REQUEST: Rewrite the lines starting at the first one and going on through the line that contains "компенсации и сокращения выбросов", with "Правительство" switched to "Кабинет министров". Leave everything else unchanged.

******************************

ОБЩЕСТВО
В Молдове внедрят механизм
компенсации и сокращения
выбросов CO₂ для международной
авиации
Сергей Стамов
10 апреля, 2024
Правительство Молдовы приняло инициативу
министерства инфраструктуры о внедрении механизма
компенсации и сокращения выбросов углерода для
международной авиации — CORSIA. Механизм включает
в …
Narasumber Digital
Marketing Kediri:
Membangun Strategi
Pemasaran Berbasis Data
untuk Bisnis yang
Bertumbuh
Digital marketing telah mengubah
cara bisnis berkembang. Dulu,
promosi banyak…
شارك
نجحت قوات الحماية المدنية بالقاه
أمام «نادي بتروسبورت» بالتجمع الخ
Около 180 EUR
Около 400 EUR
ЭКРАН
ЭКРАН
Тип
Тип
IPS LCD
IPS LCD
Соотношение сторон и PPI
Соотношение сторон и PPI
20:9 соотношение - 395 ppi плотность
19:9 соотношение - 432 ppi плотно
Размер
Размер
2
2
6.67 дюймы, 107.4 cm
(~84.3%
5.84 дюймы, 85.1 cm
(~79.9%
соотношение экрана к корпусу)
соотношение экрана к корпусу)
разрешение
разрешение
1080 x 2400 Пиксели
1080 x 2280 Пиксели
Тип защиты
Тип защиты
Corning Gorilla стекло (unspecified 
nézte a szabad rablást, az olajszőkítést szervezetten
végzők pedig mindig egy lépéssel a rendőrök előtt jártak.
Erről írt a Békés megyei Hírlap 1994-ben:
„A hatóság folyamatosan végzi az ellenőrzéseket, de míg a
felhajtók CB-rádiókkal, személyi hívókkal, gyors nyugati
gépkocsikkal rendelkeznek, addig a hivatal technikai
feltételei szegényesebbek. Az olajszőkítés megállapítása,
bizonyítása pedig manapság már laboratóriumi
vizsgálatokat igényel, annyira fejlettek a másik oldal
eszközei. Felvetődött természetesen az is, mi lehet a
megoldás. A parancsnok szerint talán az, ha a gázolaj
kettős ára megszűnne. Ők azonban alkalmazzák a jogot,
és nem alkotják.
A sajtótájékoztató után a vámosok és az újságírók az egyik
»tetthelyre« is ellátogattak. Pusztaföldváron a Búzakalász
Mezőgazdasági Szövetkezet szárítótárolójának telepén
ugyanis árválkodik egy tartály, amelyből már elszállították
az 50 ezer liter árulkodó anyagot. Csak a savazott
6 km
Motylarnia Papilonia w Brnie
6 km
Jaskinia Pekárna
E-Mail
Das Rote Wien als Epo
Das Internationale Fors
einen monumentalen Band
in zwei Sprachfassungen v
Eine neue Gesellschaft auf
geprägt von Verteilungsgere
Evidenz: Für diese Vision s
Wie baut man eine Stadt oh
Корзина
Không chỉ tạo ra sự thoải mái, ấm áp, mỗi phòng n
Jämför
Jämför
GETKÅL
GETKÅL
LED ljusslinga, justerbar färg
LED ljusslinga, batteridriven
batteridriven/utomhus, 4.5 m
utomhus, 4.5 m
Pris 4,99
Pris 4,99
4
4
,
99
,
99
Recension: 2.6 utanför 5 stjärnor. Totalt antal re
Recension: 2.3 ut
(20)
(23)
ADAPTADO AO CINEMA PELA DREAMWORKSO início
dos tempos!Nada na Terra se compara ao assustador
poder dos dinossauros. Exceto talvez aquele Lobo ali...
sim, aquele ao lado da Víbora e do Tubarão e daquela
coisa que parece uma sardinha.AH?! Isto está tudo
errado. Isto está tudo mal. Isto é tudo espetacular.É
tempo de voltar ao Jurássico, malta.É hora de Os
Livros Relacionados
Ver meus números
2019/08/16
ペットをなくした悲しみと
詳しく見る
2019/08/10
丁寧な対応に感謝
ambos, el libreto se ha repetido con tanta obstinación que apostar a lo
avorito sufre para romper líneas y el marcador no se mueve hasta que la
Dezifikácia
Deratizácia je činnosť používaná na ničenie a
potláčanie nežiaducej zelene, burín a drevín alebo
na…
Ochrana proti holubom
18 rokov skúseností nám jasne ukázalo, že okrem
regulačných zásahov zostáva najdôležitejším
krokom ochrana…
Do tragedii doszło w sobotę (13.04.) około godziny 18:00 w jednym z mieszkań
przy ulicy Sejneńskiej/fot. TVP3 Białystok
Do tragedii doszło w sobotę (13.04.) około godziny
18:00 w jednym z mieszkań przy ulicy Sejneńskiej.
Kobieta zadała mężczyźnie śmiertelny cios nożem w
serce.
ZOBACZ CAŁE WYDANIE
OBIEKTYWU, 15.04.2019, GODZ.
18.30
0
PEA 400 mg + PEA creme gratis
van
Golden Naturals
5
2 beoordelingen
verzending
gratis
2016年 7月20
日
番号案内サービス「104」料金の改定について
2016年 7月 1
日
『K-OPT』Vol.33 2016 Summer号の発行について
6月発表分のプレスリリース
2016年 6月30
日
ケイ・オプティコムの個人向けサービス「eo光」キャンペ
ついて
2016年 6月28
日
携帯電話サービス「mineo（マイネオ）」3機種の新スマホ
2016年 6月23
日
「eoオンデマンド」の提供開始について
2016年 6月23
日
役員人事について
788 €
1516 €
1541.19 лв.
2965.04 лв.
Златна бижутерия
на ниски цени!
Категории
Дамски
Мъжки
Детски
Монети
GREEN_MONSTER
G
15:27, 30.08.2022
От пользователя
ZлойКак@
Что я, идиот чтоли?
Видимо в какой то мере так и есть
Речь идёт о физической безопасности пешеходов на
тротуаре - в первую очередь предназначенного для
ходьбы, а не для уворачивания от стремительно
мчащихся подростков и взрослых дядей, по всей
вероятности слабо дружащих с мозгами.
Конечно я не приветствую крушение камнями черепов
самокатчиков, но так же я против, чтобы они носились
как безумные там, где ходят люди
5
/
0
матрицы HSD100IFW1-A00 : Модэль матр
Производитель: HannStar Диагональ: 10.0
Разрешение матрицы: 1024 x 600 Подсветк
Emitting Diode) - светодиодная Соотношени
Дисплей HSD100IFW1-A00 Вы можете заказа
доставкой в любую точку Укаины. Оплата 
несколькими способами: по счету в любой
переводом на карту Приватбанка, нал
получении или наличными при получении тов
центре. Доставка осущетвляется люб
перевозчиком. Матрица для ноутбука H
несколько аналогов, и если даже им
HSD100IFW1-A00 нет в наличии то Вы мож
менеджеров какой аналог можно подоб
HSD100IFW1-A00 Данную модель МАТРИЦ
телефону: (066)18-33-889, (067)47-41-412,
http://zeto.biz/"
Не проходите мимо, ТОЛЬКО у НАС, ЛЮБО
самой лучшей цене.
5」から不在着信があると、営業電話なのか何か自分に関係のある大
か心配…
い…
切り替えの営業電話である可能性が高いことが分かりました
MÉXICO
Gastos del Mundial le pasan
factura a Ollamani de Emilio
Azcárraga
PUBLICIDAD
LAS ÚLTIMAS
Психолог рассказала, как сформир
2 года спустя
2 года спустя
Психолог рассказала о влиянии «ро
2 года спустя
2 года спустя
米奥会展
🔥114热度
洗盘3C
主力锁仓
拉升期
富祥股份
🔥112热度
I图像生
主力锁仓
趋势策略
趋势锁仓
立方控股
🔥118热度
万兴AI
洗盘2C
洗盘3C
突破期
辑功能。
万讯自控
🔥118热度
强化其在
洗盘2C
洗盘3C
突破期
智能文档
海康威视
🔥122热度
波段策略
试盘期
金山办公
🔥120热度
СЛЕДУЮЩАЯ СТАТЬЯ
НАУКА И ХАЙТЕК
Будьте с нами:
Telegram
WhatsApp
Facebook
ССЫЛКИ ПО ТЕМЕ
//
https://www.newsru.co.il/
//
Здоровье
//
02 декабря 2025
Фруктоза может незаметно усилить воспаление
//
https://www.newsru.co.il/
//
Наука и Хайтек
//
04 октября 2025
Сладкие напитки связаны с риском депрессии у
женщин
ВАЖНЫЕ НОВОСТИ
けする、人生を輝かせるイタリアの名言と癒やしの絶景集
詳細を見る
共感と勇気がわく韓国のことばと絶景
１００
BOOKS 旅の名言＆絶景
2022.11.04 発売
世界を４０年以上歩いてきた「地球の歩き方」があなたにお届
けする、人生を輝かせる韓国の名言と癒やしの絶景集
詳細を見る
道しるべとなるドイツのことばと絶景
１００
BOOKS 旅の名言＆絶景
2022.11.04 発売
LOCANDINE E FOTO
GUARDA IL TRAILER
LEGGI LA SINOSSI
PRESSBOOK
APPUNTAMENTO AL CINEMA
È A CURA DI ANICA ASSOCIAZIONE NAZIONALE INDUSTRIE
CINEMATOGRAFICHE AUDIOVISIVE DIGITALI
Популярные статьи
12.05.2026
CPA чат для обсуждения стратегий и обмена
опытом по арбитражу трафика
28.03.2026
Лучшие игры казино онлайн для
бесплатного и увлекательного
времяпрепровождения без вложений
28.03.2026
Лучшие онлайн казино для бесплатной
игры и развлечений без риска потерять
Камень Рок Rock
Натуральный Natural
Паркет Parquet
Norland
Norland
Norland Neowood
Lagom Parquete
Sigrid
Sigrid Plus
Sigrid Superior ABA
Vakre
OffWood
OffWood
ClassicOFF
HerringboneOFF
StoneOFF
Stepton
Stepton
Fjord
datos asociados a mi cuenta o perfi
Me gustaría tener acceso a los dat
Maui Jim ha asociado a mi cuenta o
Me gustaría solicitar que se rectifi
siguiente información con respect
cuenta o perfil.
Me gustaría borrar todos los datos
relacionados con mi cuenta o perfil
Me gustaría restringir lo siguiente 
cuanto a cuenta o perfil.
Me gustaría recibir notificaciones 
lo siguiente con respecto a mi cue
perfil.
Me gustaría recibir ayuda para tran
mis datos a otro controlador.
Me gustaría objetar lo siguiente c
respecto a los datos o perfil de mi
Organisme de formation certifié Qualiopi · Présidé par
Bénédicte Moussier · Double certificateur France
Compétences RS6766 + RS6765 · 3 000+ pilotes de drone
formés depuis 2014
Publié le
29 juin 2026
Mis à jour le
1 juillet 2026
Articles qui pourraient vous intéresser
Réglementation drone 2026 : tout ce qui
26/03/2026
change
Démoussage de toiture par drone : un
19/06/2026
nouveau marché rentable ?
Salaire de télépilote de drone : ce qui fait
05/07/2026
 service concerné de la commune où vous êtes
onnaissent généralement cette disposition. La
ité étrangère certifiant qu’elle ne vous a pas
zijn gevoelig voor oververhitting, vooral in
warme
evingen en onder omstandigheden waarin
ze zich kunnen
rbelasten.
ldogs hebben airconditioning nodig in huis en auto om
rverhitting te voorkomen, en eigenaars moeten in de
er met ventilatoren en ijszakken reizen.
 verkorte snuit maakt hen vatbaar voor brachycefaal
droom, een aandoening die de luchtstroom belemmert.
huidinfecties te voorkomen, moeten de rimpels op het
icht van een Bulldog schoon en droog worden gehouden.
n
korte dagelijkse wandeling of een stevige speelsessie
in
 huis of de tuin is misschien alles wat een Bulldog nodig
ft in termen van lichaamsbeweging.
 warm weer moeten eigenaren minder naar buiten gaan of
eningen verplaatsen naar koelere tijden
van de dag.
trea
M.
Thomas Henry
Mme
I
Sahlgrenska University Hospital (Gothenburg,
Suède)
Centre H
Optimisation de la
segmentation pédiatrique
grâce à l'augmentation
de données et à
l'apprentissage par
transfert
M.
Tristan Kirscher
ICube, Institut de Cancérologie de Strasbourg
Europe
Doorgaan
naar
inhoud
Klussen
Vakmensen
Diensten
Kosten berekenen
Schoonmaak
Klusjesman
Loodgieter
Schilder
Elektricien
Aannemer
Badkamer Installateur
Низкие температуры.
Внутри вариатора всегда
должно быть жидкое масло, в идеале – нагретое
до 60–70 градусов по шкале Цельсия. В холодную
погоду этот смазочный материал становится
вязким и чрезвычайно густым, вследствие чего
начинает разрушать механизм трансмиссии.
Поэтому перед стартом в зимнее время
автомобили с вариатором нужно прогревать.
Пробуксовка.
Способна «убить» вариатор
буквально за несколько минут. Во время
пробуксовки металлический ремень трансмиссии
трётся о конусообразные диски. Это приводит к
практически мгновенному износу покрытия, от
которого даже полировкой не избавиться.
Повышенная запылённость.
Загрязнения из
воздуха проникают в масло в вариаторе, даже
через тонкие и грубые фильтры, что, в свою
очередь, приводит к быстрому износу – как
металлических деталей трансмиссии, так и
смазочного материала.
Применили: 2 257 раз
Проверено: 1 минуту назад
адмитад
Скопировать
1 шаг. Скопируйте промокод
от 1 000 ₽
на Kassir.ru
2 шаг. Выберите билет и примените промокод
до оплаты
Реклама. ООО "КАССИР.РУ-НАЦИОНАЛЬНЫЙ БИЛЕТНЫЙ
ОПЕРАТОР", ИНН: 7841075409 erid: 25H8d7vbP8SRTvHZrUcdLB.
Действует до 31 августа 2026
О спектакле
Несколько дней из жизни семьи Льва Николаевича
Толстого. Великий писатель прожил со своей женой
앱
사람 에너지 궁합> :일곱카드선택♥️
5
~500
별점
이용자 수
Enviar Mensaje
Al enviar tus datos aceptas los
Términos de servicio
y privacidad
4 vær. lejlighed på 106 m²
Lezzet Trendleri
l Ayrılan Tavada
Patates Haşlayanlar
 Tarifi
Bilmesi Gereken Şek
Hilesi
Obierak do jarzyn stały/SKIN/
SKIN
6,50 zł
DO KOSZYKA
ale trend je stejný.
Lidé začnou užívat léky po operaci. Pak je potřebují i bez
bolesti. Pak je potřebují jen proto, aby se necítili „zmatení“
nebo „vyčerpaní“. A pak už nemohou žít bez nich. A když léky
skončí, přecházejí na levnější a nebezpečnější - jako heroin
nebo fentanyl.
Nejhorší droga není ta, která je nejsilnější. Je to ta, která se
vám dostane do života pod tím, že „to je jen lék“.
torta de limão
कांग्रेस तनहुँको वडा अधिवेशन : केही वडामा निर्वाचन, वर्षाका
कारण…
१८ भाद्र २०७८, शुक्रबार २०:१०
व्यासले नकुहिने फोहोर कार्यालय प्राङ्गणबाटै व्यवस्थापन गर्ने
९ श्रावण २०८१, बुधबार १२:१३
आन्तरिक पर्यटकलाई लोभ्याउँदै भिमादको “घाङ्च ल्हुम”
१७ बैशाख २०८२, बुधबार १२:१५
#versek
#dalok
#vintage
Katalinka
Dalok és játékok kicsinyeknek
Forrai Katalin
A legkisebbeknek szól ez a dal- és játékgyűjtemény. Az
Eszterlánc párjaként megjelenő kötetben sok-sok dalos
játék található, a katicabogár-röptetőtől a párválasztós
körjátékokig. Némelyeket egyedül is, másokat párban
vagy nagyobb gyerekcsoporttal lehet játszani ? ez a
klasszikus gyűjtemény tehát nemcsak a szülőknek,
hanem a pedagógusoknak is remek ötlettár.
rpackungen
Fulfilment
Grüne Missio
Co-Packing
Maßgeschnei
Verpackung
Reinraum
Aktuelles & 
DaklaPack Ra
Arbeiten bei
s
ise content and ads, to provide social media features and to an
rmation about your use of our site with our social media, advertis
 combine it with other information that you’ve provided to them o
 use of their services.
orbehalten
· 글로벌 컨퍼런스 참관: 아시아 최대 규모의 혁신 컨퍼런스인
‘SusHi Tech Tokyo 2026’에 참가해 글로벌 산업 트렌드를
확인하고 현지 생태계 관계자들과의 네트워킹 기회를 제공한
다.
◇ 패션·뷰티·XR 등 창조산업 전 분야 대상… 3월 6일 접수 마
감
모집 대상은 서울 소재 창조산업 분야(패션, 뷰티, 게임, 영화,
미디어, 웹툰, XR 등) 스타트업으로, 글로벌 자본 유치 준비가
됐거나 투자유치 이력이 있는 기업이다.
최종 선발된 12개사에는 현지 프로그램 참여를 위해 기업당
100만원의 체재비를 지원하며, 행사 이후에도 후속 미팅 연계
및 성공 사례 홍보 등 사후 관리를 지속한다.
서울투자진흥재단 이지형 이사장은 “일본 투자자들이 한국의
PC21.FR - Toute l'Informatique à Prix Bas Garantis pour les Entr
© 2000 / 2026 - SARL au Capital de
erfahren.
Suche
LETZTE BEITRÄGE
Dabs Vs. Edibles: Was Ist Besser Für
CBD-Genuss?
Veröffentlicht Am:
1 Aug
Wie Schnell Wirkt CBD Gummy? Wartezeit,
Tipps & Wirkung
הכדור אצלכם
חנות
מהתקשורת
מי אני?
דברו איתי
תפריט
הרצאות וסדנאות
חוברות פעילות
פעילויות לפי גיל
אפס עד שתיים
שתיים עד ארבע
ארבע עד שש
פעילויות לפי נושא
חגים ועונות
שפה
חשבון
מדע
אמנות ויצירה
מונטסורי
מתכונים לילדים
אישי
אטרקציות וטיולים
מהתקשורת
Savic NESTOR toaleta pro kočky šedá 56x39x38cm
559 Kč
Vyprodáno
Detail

******************************

OUTPUT OF THE EXERCISE:
ОБЩЕСТВО
В Молдове внедрят механизм
компенсации и сокращения
выбросов CO₂ для международной
авиации
Сергей Стамов
10 апреля, 2024
Кабинет министров Молдовы приняло инициативу
министерства инфраструктуры о внедрении механизма
компенсации и сокращения выбросов углерода для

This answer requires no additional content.